A recession is often a time for cutting back and saving on the extravagances in life. However, sometimes it is also an occasion to say “what the heck” and engage in a little indulgence—such as flying by helicopter to attend the UK’s most popular motor racing event of the year.
The British Formula 1 Grand Prix at Silverstone (which runs Friday July 6th through Sunday July 8th) is that annual event. It regularly attracts a huge crowd over the race weekend. In 2011, 88,000 attended on the Friday of the three-day race weekend—and remember this is a day with no qualification timing, just practice. On Saturday, the official race qualifying day, the figure rose to 105,000. Finally on Sunday, a record 122,000 swarmed to the ex-Royal Air Force airfield in the north Buckinghamshire countryside to see Sebastian Vettel in his Red Bull racing car repeat his victory of 2009.
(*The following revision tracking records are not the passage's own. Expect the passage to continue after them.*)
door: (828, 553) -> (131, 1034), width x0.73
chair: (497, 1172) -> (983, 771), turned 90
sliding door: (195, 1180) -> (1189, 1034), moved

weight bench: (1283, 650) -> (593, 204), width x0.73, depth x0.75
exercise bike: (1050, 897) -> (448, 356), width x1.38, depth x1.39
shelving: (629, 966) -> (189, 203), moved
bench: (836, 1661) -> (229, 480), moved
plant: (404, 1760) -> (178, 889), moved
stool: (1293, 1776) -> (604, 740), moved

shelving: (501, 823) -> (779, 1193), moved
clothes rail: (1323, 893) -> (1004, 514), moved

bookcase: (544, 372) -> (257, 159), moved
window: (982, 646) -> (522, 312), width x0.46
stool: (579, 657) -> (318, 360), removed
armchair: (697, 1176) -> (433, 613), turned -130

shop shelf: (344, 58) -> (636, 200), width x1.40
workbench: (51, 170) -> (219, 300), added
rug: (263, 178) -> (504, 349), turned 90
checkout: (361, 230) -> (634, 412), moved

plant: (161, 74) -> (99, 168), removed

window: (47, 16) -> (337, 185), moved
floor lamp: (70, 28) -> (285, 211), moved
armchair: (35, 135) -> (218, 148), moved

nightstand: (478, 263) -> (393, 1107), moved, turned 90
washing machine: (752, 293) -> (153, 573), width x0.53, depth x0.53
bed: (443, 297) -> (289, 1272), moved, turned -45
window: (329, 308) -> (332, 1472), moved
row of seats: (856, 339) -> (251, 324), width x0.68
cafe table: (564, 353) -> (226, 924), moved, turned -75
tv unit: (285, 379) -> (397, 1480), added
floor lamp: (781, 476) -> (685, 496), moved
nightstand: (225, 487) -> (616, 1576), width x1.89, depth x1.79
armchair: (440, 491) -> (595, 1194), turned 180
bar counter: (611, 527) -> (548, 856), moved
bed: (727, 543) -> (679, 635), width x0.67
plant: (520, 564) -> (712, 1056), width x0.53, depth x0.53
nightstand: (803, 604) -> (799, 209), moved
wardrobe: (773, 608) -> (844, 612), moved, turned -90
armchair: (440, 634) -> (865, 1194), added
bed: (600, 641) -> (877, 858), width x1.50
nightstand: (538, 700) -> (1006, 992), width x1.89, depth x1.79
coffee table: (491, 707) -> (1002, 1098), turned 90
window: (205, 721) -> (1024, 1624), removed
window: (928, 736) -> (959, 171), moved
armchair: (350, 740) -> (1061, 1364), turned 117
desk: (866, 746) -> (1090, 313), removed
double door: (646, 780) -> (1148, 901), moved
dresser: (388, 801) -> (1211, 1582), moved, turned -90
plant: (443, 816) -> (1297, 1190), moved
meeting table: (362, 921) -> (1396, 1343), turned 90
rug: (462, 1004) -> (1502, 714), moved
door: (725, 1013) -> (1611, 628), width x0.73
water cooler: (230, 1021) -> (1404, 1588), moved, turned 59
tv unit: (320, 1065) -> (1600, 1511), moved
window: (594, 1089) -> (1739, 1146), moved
Needless to say, in spite of excellent road improvement schemes in recent years—which have been partially successful in reducing the traffic congestion—in the immediate area of the raceway, the sheer volume of people traveling to the racetrack for a specific start time still causes inevitable long queues.
The best way to avoid this mayhem, especially on a hot day (yes, it even occasionally happens in the UK), is to fly in by helicopter. This can either be in one of the flights a few minutes flying time away from the racetrack, usually just off the M1 motorway, or from an airport further afield.
With six weeks to go before this year’s race, the new owners of Battersea heliport in central London—now called the Barclays London Heliport—were anticipating the best weekend of the year in terms of bookings. The trip from this central London location takes only 25 minutes.
Private equity and real estate entrepreneurs, the Reuber Brothers, bought the London heliport in Battersea in February this year. It is the only London-based heliport licensed by the Civil Aviation Authority (CAA).
“We have already confirmed more slots for the Grand Prix than in the last four years,” said heliport manager Simon Hutchins, adding that “bookings are up 100 percent and counting on last year’s event.” He continued: “The slot allocation for Sunday (race day itself) is almost fully utilized and Saturday is heading towards maximum capacity too.” However, 15 percent of bookings are connecting passengers arriving at one of London’s airports into the motor racing circuit.
Flight bookings into Silverstone still have some way to go before passing an exceptional record set at the British Grand Prix in 1999. On a single day from dawn to dusk the temporary Silverstone heliport recorded 4,200 aircraft movements (one movement being a landing or take-off). The airfield was fully licensed with used 24 air traffic controllers during the day. It utilized six air traffic control radio frequencies with an additional continuous message broadcast service (ATIS). Finally, all movements were coordinated on a Visual Flight Rule (VFR) basis without the assistance of radar or other electronic navigation aids.
Little has changed since then, even air control on a VFR basis. This year’s CAA information notice states that maximum movement rates have been agreed through experience gained over the years. The raceway’s air traffic control (ATC) has a slot system that regulates departures and arrivals, which operators have to adhere to. All feeder sites must submit their applications a month in advance together with the estimated number of aircraft movements from that site.
The Silverstone heliport is based on a single-circuit Final Approach and Take-Off area (FATO). The heaviest helicopter permitted to operate into the circuit is a Sikorsky S-76 or equivalent. Silverstone limits remain at 5 km and 800 feet AGL (1,300 ft AMSL based on Silverstone QNH).
Note: RAF Silverstone was opened as a training station in 1943 and operated the Vickers Wellington bomber. Its classic three runway format in World War II triangle formation still lie within the racetrack.